Секрет нынешней изощренности – сумма усилий последнего тысячелетия, большую часть которого китайцы гнались не за прогрессом, а за радостями жизни. Кулинария всегда стояла вровень с живописью, поэзией и философией. Всему этому присуща общая черта – блеклая стертость и банальная невыразительность. Стихи Ван Вэя, афоризмы Конфуция, пейзажи Ни Цзяна отличают упрятанные под простотой ум и красота, которые профану кажутся пресными, а знатоку – беспредельными.
То же можно сказать и о четырех драгоценностях китайской кухни: медвежьих лапах, грибах линчжи, акульих плавниках и ласточкиных гнездах.
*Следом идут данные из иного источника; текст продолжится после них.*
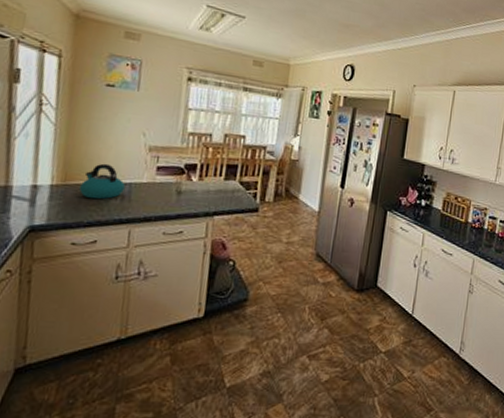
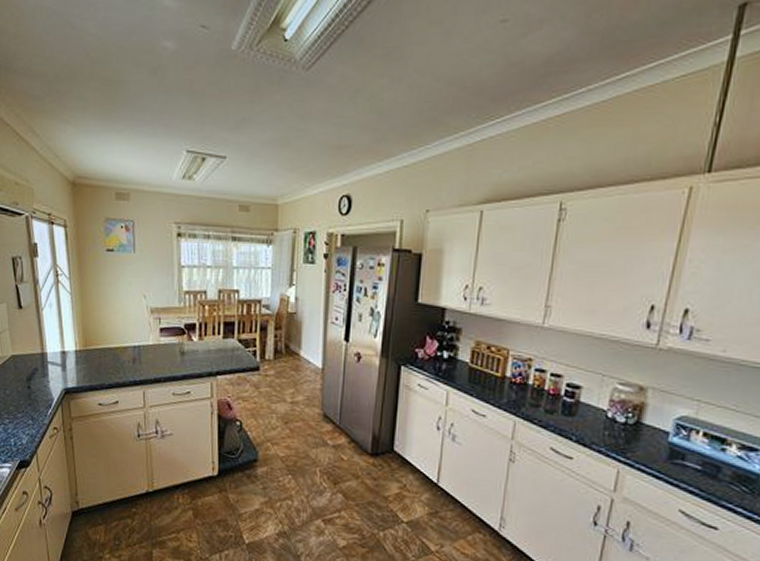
kettle: present [80,163,125,200] -> none [98,328,135,363]

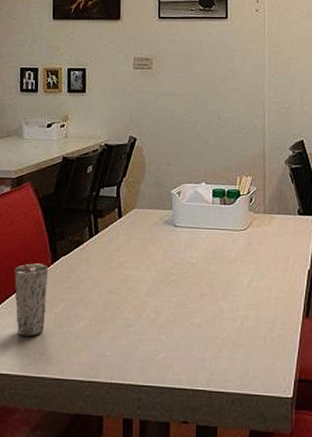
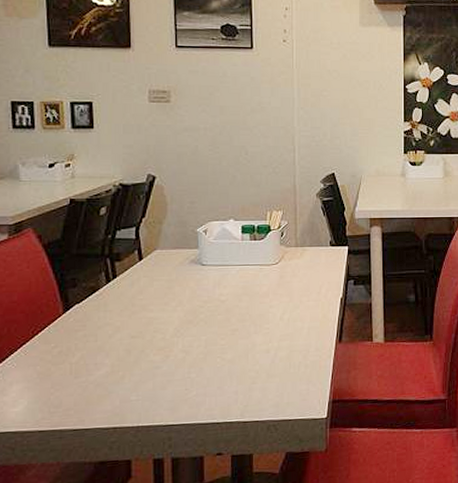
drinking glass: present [14,263,49,337] -> none [18,314,61,391]

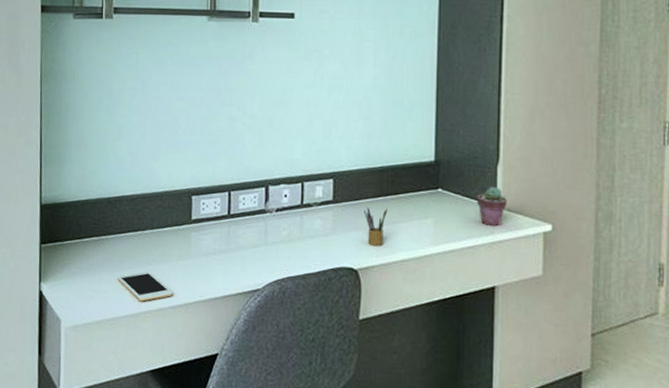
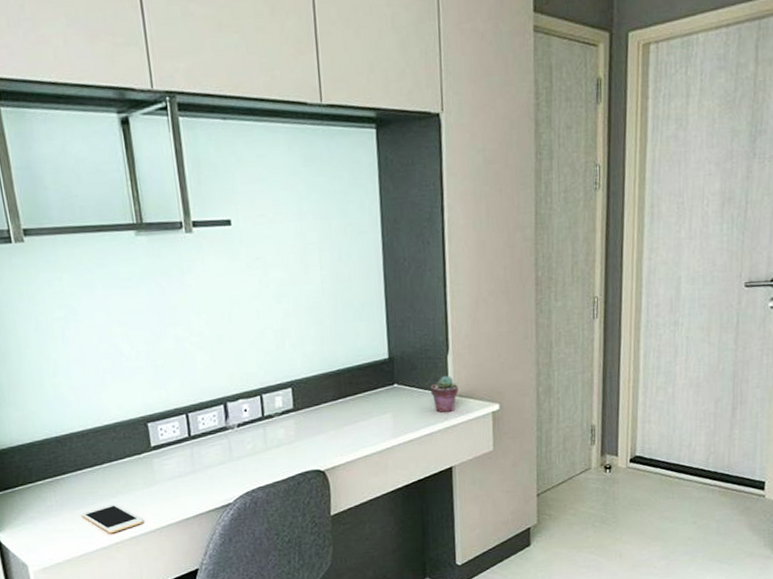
pencil box: present [364,206,387,247] -> none [325,409,348,447]

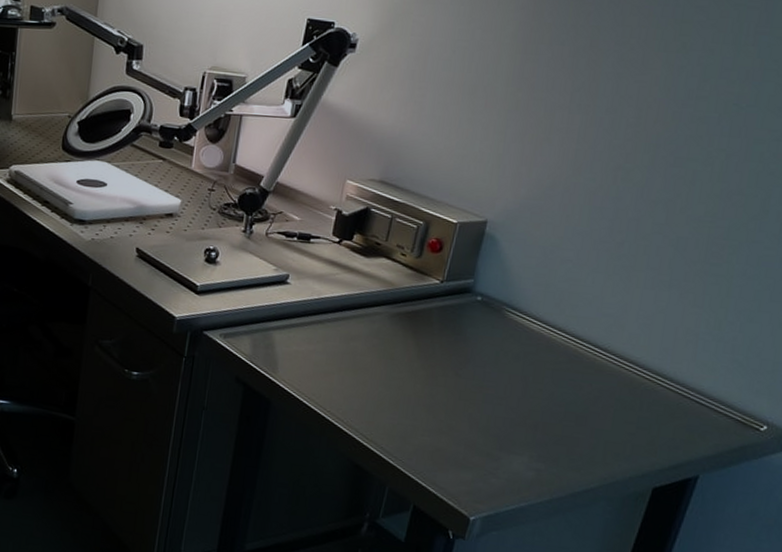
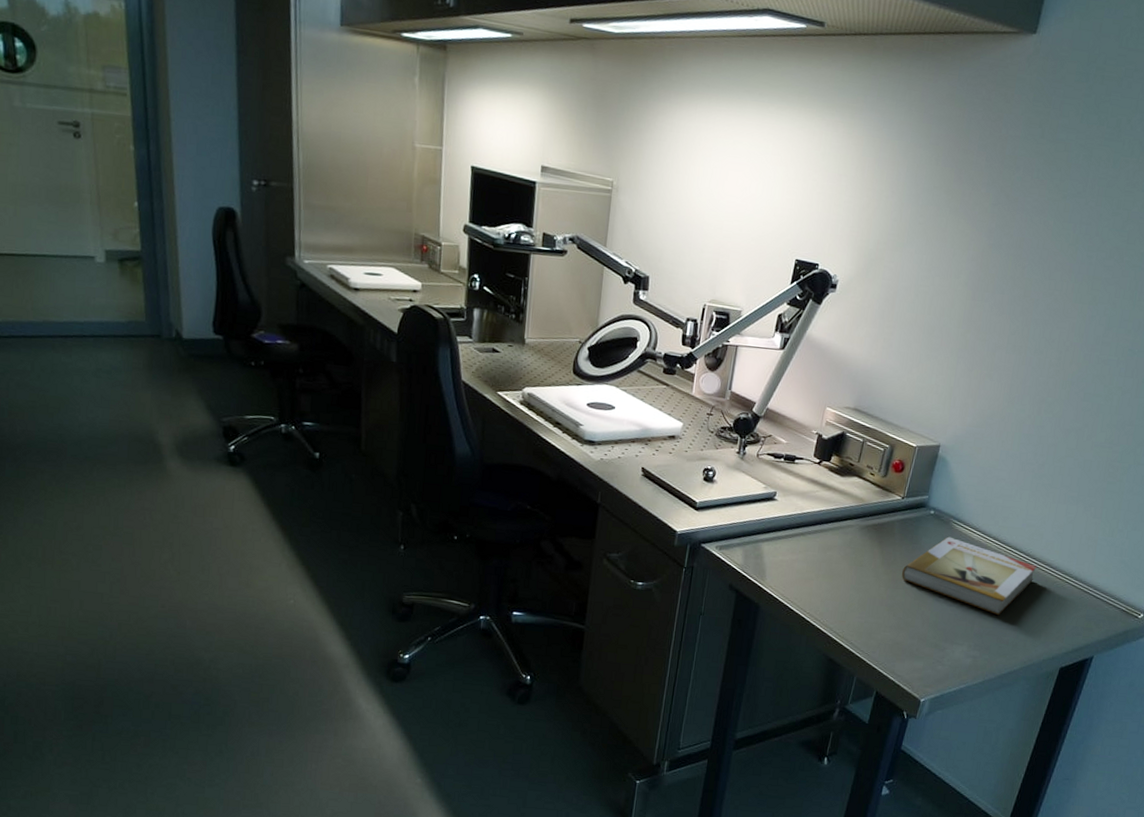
book: none [442,326,618,422] -> present [901,536,1037,616]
Я пробовал только два последних блюда (медведей жалко, а с волшебными грибами надо быть осторожными, ибо они обещают бессмертие), но по описанию они не отличаются от двух первых: никакого вкуса, никакого цвета, никакого запаха – как облако. Признав свою недостаточность, я оставил эти деликатесы, решив, что мне хватит остального, включая спасающую от морозов вареную змею, которая в супе напоминает незатейливую курицу.
Не зная религиозных запретов и постов, китайцы ели, как поется в русской песне, всё, “что движется и не движется”, – любую фауну и флору. При этом из зверей им больше всего нравится свинина, из рыб – карпы, среди птиц – утки, еще и за то, что они понимают дисциплину и ходят строем.
Долгое время исключением из китайской всеядности считалось коровье молоко. По убеждению древних, оно прямо и быстро вело к безумию. Я еще застал в Китае обычай добавлять в кофе соевое молоко, отчего тот сильно отдавал гороховым супом. Однако похоронив Мао и открыв Запад, новое поколение приспособилось к молоку, рокфору и даже сметане.
Другое дело, что китайская кухня не нуждается в новаторстве. Накопленного хватит на две цивилизации – и свою, и нашу.
Китайский стол первым из пришельцев заворожил Запад, который веками не устает восхищаться столь радикальной альтернативой нашим вкусам. Эта кухня не растворилась в чужом окружении, а осталась собой, заставив всех к себе приспосабливаться – например, есть палочками.
Завоевав мир, китайская кулинария, конечно, перестала быть секретом, но тайна ее еще не разгадана. Как всё, что лежит на поверхности, она позволяет в себя углубиться лишь тем, кто готов к этому.
Для начала неплохо было бы научиться не готовить, а заказывать. А то в китайской фанзе на московском бульваре нам принесли водку, дамплинги, соленые огурцы и фаршированную рыбу. Сидя за столом, я не верю в брак Востока с Западом. Настоящее китайское меню, как пекинская опера, – самодостаточный опыт тотального переживания. Обед должен составлять букет, взывающий ко всем нашим чувствам, не исключая слуха. (Для этого к креветочному супу подают раскаленный рис, который трещит в пиале, словно новогодняя пиротехника.)
Чтобы насладиться китайской кухней, мы должны видеть в ней антитезу всему, к чему привыкли. Западная культура выросла из агона, подразумевающего борьбу противоположностей: за протертым супом следует острое жаркое. Китайцы, избегая соперничества и в спорте (Конфуций признавал только стрельбу из лука, где ты сам виноват в промахе), всегда стремились к гармонии, даже в пределах одной тарелки.
Так, считая человека не отдельной особью, а соединением мужчины с женщиной, китайцы и в еде строго следят за равноправием полов. Поэтому, скажем, рис нельзя поливать соевым соусом: и тот, и другой представляет мужское начало ян. Каждое добравшееся до стола блюдо не считается законченным, пока в нем не соберутся все пять вкусовых ощущений – острое, кислое, соленое, горькое и сладкое. И, конечно, всякому обеду сопутствует лишь та беседа, которая не отрывает наших мыслей от высокого и вкусного.
Впервые я пытался овладеть этой долгой наукой, когда попал в Пекин эпохи зрелого, а значит неаппетитного социализма. Гармонией там, честно говоря, не пахло. В банкетном зале, где, по слухам, кормилось политбюро, официантки ходили в драных халатах. Пекинскую утку подавали на фабрике-кухне – холодной. Бесценный юннаньский чай ссыпали в газетный кулек, воняющий типографской краской.